• WORK REQUIRED
In your copy, include no images and return each entry exactly as written.

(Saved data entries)
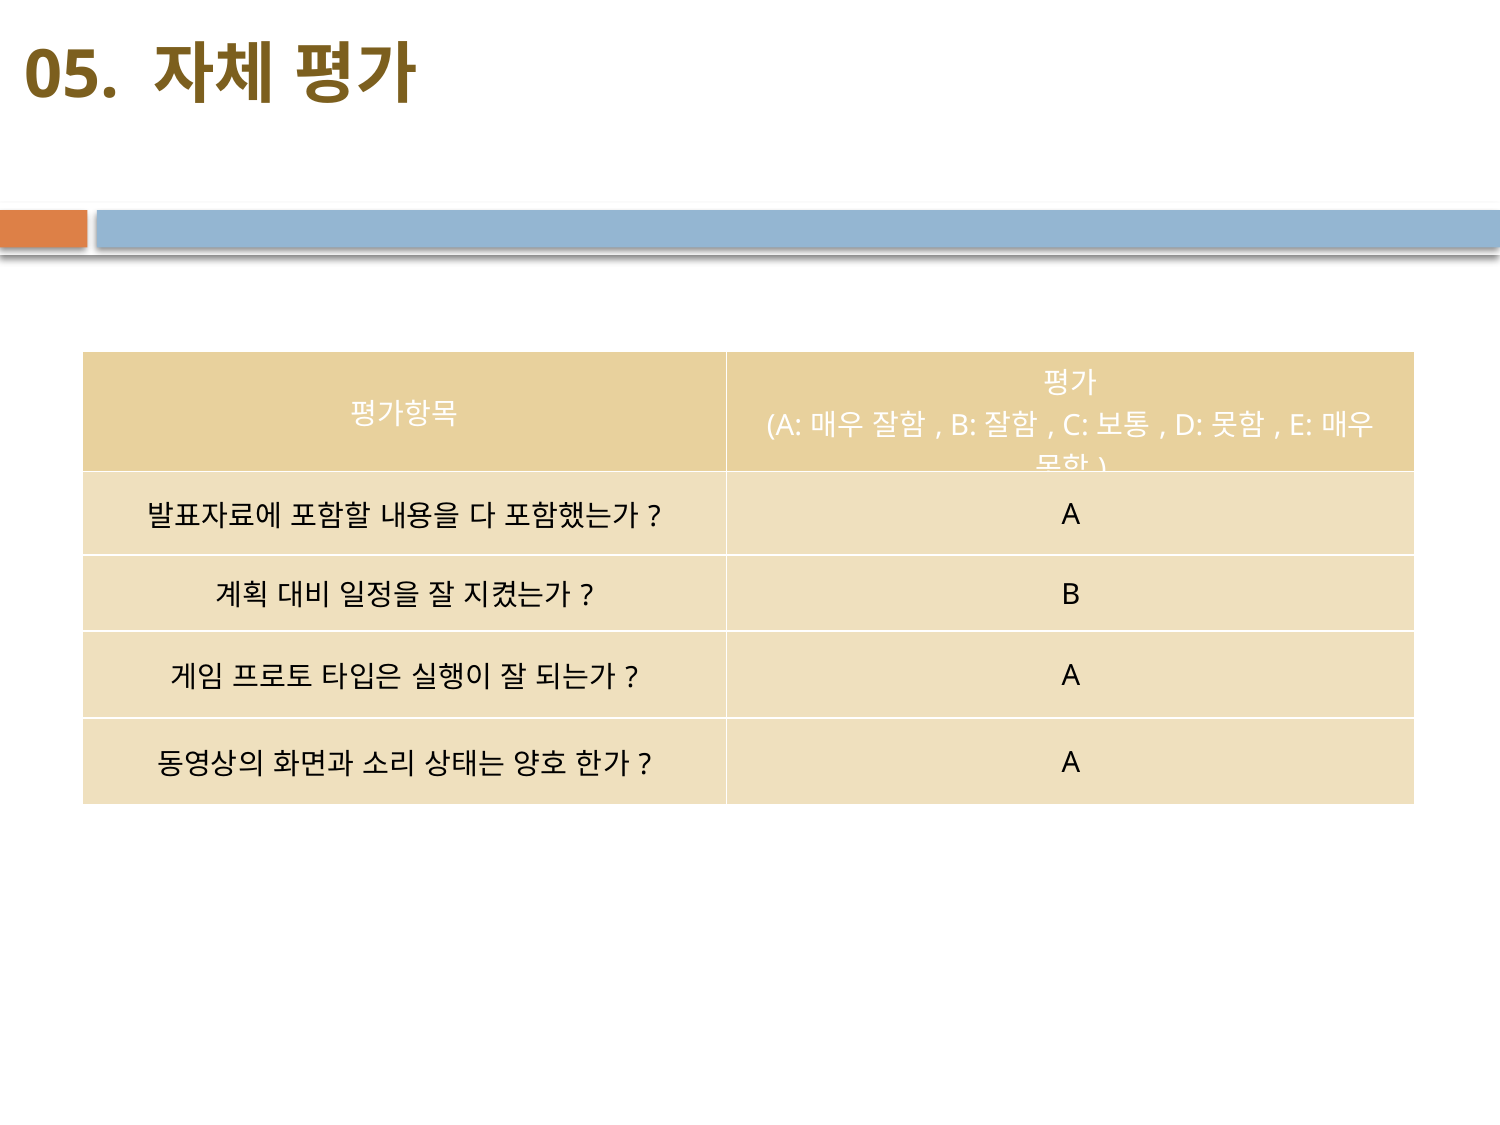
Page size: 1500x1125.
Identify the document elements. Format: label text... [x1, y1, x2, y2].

table_cell A [727, 472, 1414, 554]
table_cell 계획 대비 일정을 잘 지켰는가? [83, 556, 726, 630]
table_cell 게임 프로토 타입은 실행이 잘 되는가? [83, 632, 726, 717]
table_header 평가항목 [83, 352, 726, 471]
table_cell 발표자료에 포함할 내용을 다 포함했는가? [83, 472, 726, 554]
text_box 05. 자체 평가 [9, 23, 433, 119]
table_cell A [727, 719, 1414, 804]
table_cell A [727, 632, 1414, 717]
table_header 평가 (A:매우 잘함, B:잘함, C:보통, D:못함, E:매우 못함) [727, 352, 1414, 471]
table_cell 동영상의 화면과 소리 상태는 양호 한가? [83, 719, 726, 804]
table_cell B [727, 556, 1414, 630]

• ANSWER BELOW
Page size: 1500x1125.
Identify the document elements. Format: label text... [x1, y1, x2, y2].

table_cell A [727, 472, 1414, 554]
table_cell 계획 대비 일정을 잘 지켰는가? [83, 556, 726, 630]
table_cell 게임 프로토 타입은 실행이 잘 되는가? [83, 632, 726, 717]
table_header 평가항목 [83, 352, 726, 471]
table_cell 발표자료에 포함할 내용을 다 포함했는가? [83, 472, 726, 554]
text_box 05. 자체 평가 [9, 23, 433, 119]
table_cell A [727, 719, 1414, 804]
table_cell A [727, 632, 1414, 717]
table_header 평가 (A:매우 잘함, B:잘함, C:보통, D:못함, E:매우 못함) [727, 352, 1414, 471]
table_cell 동영상의 화면과 소리 상태는 양호 한가? [83, 719, 726, 804]
table_cell B [727, 556, 1414, 630]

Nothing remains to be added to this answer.